#### Page text ####
Currently, Blumenthal is a visiting professor at the MIT Media Lab, a Provost Distinguished Professor at Northeastern University, the senior policy and medical advisor at amfAR, The Foundation for AIDS Research, and a clinical professor at Tufts Medical Center and the Georgetown University School of Medicine. She is also a senior fellow in health policy at New America, where she directs the SNAP to Health initiative that promotes nutrition and obesity prevention in Federal Food Assistance Programs and explores ways to apply information technology to advance health. She established the Wiring WIC initiative collaborating with the MIT Media Lab that issued recommendations to modernize the Women, Infants and Children Supplemental Nutrition Program (WIC) in which 50% of children born in America are enrolled. Additionally, Blumenthal serves on the board of directors of several philanthropic and educational organizations and is a member of the Director's Circle of the MIT Media Lab. At the MIT Media Lab, she also serves as the Honorary Chair of the WHx Initiative, developing technologies to transform women's' health in the 21st century.

As Ambassador for the Institut Curie, France's leading cancer research institute and hospital, Blumenthal leads U.S. efforts to support the creation of the world's first Chemical Biology of Cancer Research center in Paris, focused on stopping metastasis, the cause of 90% of cancer deaths.
#### Collected data ####
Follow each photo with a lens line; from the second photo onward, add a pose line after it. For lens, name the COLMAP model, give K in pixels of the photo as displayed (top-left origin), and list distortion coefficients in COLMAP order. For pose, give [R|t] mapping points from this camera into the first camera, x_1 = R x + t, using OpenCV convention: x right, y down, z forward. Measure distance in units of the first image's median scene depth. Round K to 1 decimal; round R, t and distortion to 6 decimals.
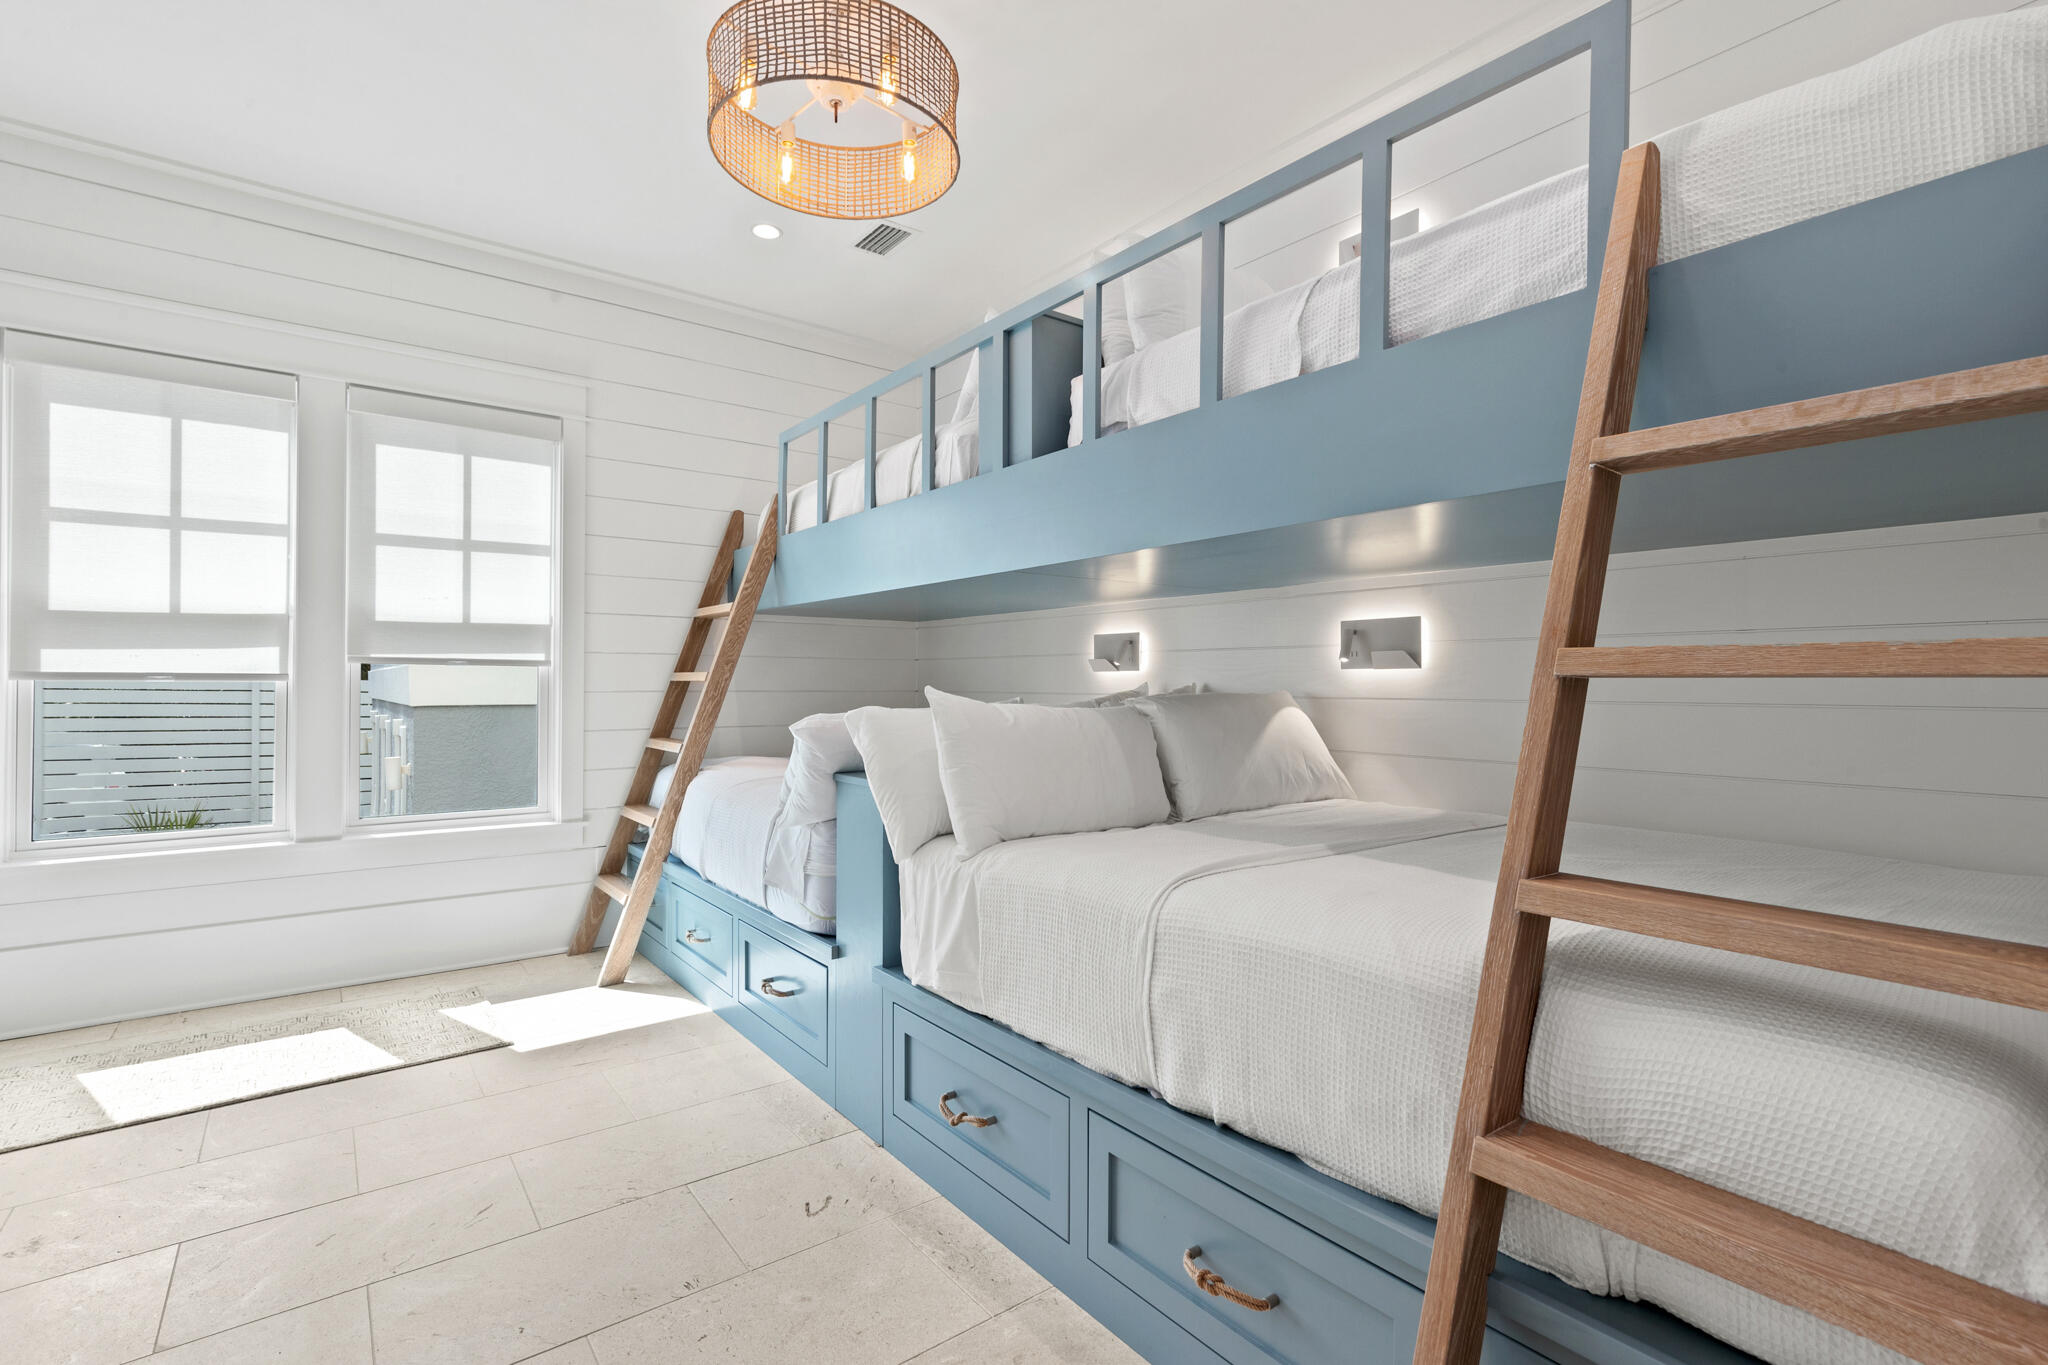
lens RADIAL K [[940.6, 0, 1025.2], [0, 940.6, 684.0], [0, 0, 1]] dist [-0.001448, 0.001129]
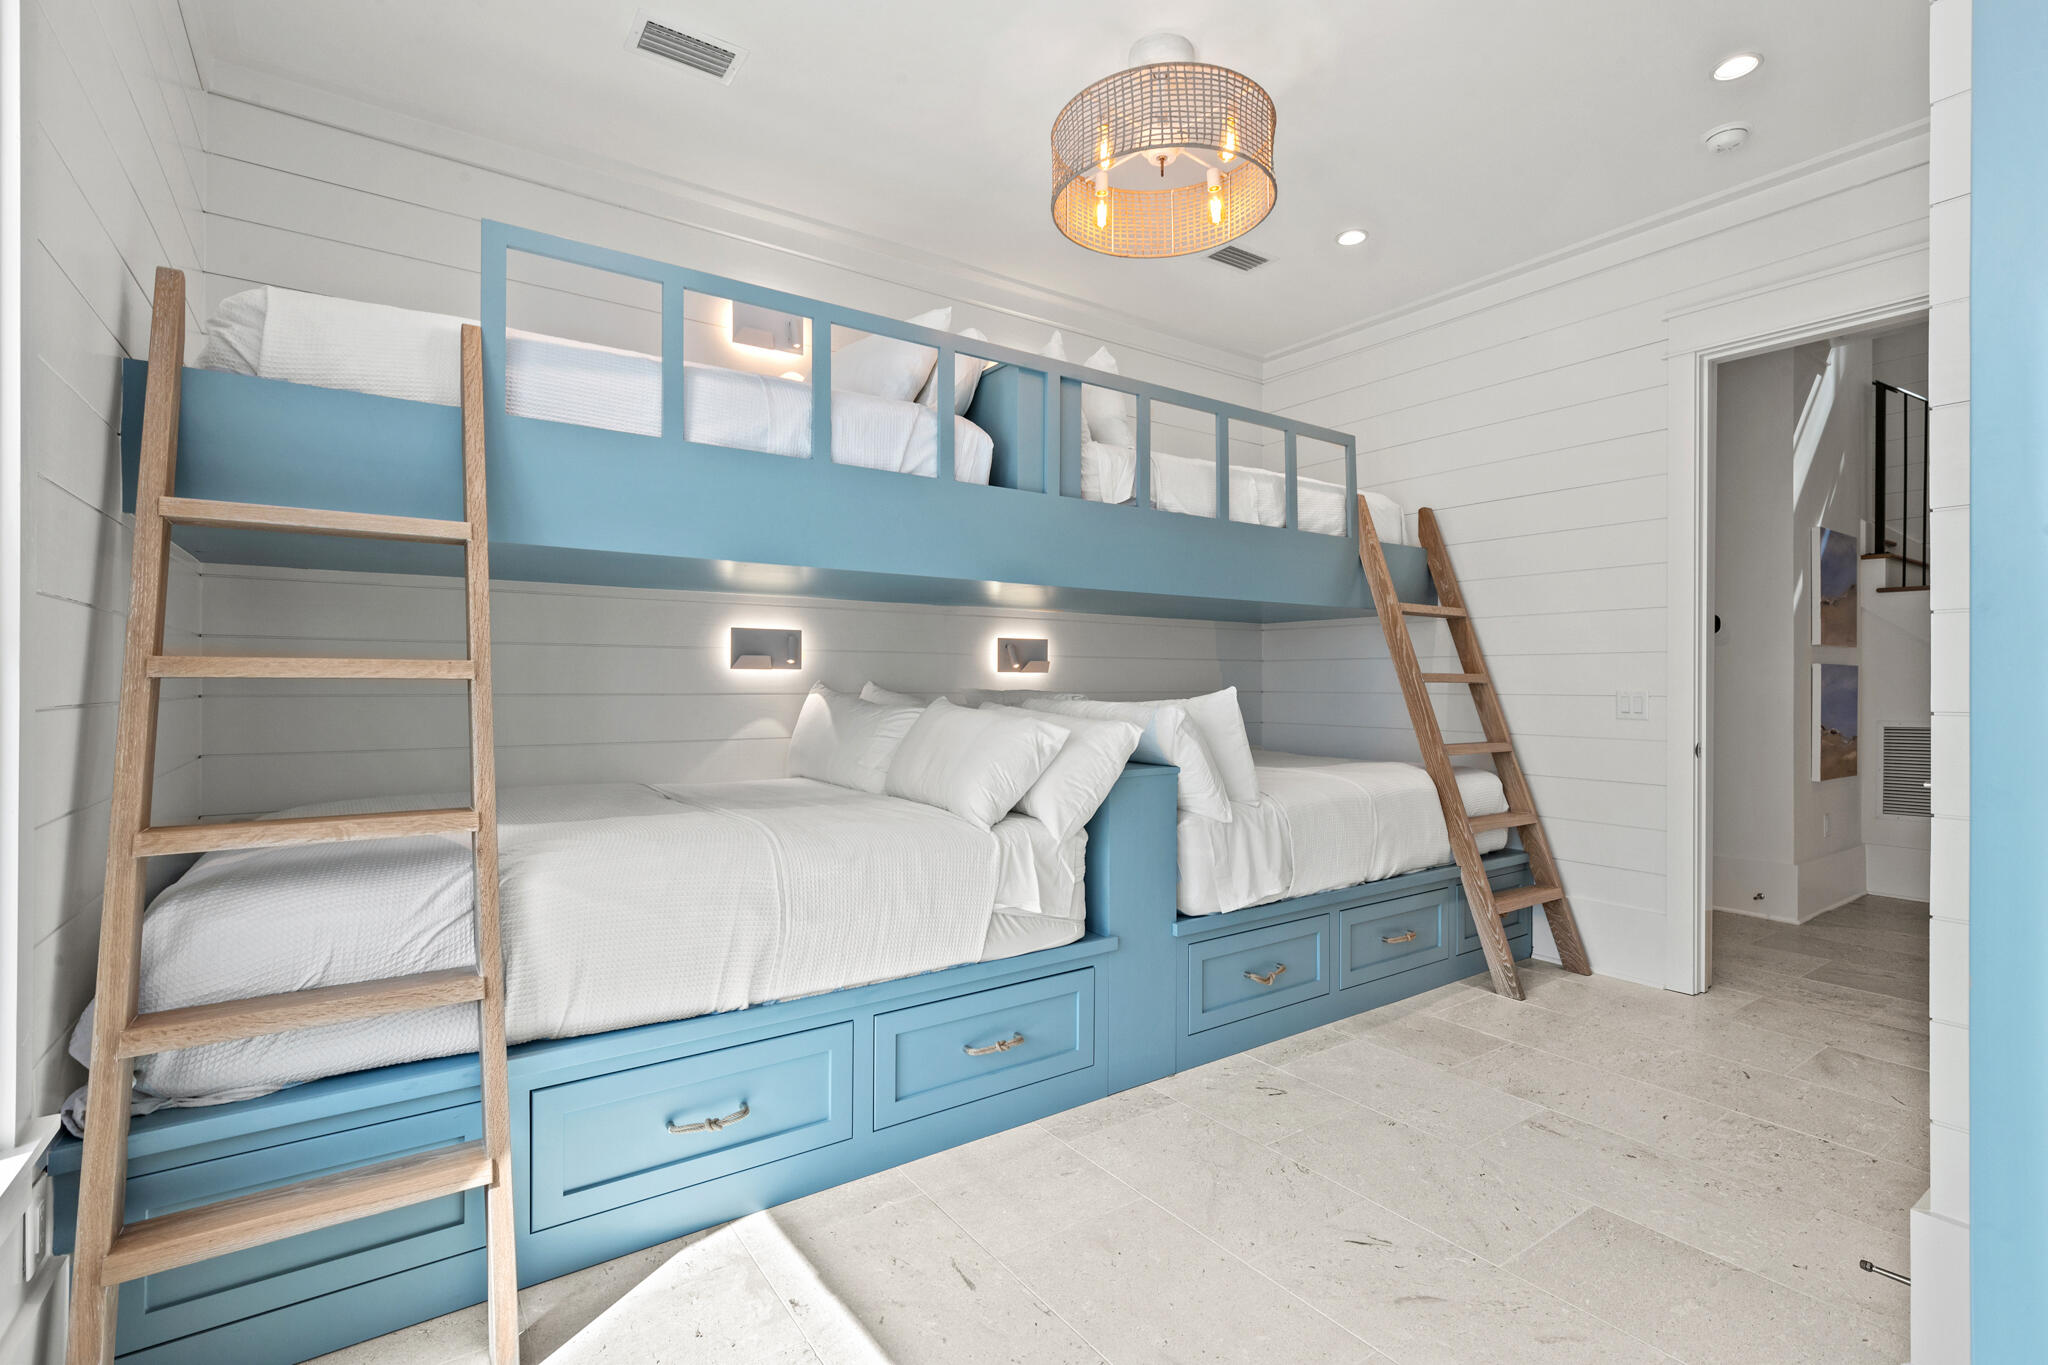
lens RADIAL K [[940.6, 0, 1025.2], [0, 940.6, 683.4], [0, 0, 1]] dist [-0.001448, 0.001129]
pose [[0.049128, 0.000635, 0.998792, -1.221666], [0.001240, 0.999999, -0.000697, 0.000403], [-0.998792, 0.001272, 0.049127, 1.026119]]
####
◆ **Problem requirements**
Write the next part of the Blumenthal profile, starting after its last sentence. None of the data is needed here.

◆ **Result of the task**
==Awards==
Blumenthal has received numerous honorary doctorates and medals, and has been named a top doctor by The New York Times, Ladies' Home Journal, and The Medical Herald. In 2006, Blumenthal was decorated with the Distinguished Service Medal of the United States Public Health Service, its highest honor “for distinguished and pioneering leadership, groundbreaking contributions, and dedicated public service that has improved the health of women, our Nation, and the world”. She has been awarded other medals for her contributions to advancing health, including the Meritorious Service Medal, the Outstanding Service Medal, the Surgeon General's Exemplary Service Medal, and the Commendation Medal. In 2009, she received the Health Leader of the Year Award from the Commissioned Officers Association of the U.S. Public Health Service, its highest honor. Additionally, Blumenthal was the recipient of the Abram Sachar Silver Medallion from Brandeis University, in recognition of her pioneering leadership in women's health. She is the recipient of the Dr. Rosalind Franklin Centennial Life in Discovery Award and the Women's Leadership Award from Save the Children. She was honored as a Woman of Distinction by the Association of American University Women, and named a “Rock Star of Science” by the Geoffrey Beene Foundation. Blumenthal has served as the commencement speaker and received honorary degrees and doctorates from universities in the United States and around the world in recognition of her contributions to improving national and global health, and for “her innovative work in identifying and championing understudied public health problems, and marshaling the resources of the government to address them." In 2025, Blumenthal was appointed as a knight (chevalier) in the French Legion of Honor, France's highest award for military and civilian achievement, in recognition of her "transformative leadership in global and women’s health and her decade-long commitment to fostering transatlantic collaboration in cancer research and care as Ambassador for the Institut Curie." She was awarded the Marie Curie Legacy Medal by the Institut Curie in recognition of her "extraordinary advocacy and scientific leadership in the fight against cancer and on behalf of the Institut."